── Data shown

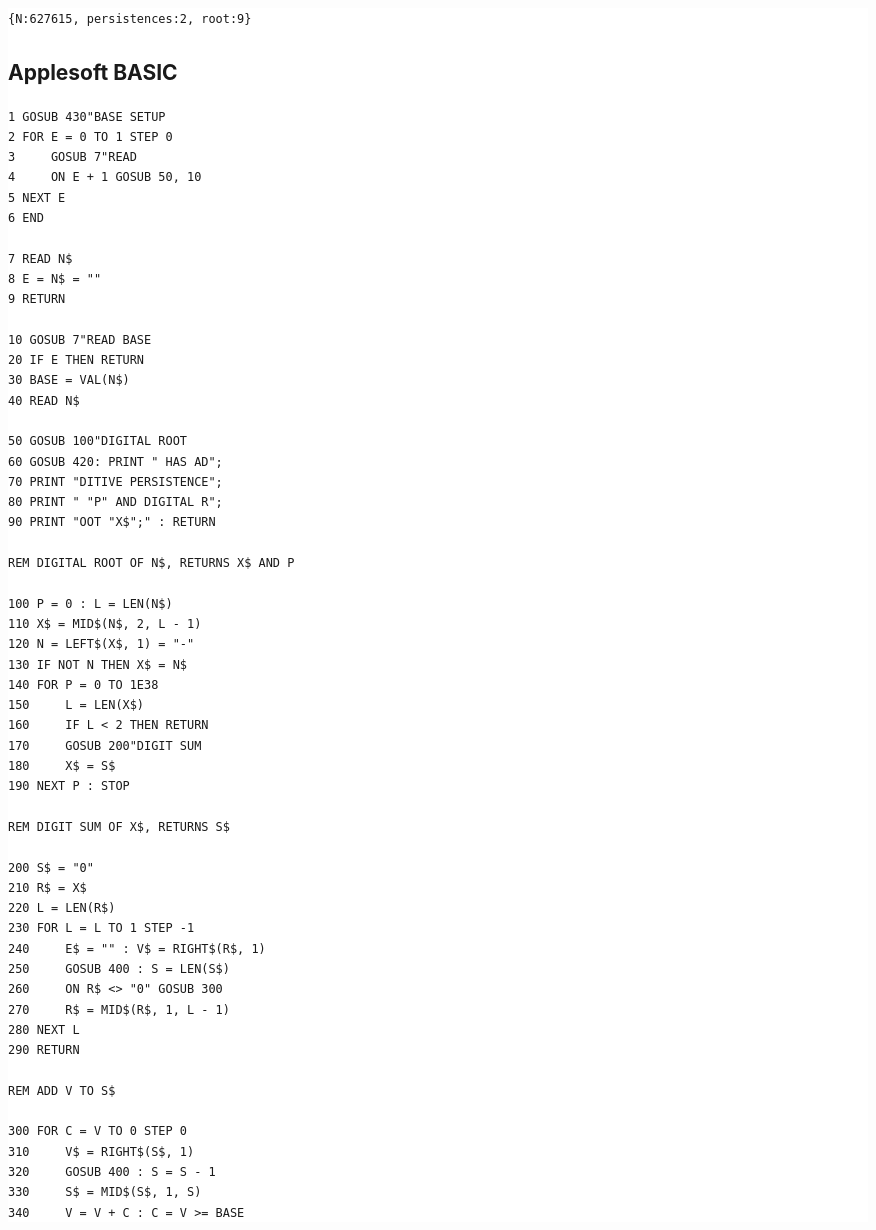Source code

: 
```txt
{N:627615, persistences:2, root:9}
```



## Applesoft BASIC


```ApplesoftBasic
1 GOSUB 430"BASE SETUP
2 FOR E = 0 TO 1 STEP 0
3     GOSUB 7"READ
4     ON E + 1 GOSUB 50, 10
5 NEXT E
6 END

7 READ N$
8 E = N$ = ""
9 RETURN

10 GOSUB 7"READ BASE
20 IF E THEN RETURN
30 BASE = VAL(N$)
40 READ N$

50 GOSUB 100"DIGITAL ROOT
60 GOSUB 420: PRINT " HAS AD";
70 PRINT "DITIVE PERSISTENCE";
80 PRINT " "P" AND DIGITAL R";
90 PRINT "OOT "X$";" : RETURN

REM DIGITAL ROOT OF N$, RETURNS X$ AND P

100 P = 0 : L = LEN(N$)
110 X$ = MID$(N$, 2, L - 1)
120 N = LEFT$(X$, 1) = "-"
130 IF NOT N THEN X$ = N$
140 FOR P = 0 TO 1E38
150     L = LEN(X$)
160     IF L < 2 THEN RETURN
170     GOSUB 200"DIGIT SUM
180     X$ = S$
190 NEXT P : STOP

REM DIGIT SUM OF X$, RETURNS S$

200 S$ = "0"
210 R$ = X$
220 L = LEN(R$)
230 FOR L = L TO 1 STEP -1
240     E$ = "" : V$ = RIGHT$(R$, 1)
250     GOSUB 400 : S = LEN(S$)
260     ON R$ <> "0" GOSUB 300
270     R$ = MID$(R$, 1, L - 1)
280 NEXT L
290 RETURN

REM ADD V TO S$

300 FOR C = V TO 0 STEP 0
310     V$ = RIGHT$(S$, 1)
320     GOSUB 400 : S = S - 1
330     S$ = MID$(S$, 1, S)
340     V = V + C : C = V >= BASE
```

────
── Data shown

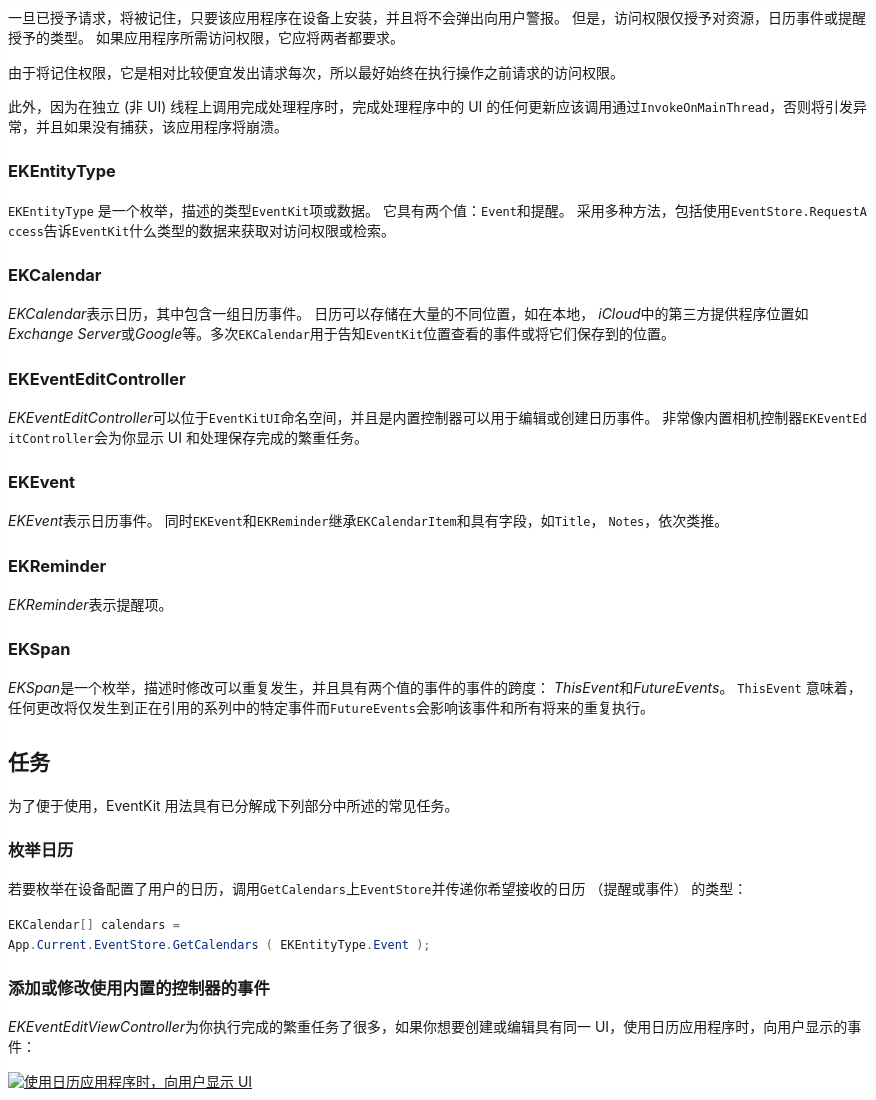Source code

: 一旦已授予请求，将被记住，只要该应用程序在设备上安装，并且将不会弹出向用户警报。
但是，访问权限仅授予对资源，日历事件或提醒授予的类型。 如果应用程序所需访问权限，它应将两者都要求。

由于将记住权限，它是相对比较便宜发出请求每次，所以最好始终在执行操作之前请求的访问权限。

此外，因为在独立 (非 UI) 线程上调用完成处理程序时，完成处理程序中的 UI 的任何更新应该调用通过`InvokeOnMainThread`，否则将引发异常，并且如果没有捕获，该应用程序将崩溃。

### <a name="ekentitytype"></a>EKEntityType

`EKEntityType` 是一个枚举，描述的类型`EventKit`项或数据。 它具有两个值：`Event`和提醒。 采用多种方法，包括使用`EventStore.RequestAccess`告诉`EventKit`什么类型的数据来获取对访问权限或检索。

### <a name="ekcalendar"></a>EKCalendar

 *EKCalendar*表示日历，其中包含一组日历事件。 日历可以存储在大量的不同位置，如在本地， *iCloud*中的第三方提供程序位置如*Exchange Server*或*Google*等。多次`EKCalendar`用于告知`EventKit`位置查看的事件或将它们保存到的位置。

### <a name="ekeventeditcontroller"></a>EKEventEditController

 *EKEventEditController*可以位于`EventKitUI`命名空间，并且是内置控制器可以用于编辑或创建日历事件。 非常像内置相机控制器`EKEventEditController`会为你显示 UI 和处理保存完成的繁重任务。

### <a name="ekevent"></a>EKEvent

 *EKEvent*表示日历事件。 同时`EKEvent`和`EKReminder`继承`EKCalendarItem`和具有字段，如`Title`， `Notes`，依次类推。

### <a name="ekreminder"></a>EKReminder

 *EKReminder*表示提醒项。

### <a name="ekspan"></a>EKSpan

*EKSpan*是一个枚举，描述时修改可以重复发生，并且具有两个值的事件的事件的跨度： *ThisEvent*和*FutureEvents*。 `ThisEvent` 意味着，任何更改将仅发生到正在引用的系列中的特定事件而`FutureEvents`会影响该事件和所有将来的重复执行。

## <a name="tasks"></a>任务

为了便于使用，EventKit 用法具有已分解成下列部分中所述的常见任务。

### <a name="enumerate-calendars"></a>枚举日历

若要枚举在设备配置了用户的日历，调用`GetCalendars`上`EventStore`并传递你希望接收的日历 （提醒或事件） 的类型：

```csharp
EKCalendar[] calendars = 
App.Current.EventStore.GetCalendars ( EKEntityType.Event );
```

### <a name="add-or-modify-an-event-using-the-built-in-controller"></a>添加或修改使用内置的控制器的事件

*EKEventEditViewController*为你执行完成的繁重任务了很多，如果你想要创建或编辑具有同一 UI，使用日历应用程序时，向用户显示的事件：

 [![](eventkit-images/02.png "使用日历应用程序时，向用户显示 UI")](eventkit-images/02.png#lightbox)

────

What is the number of lines in the listing that include the word "GetCalendars"? Give the number and no other text.

2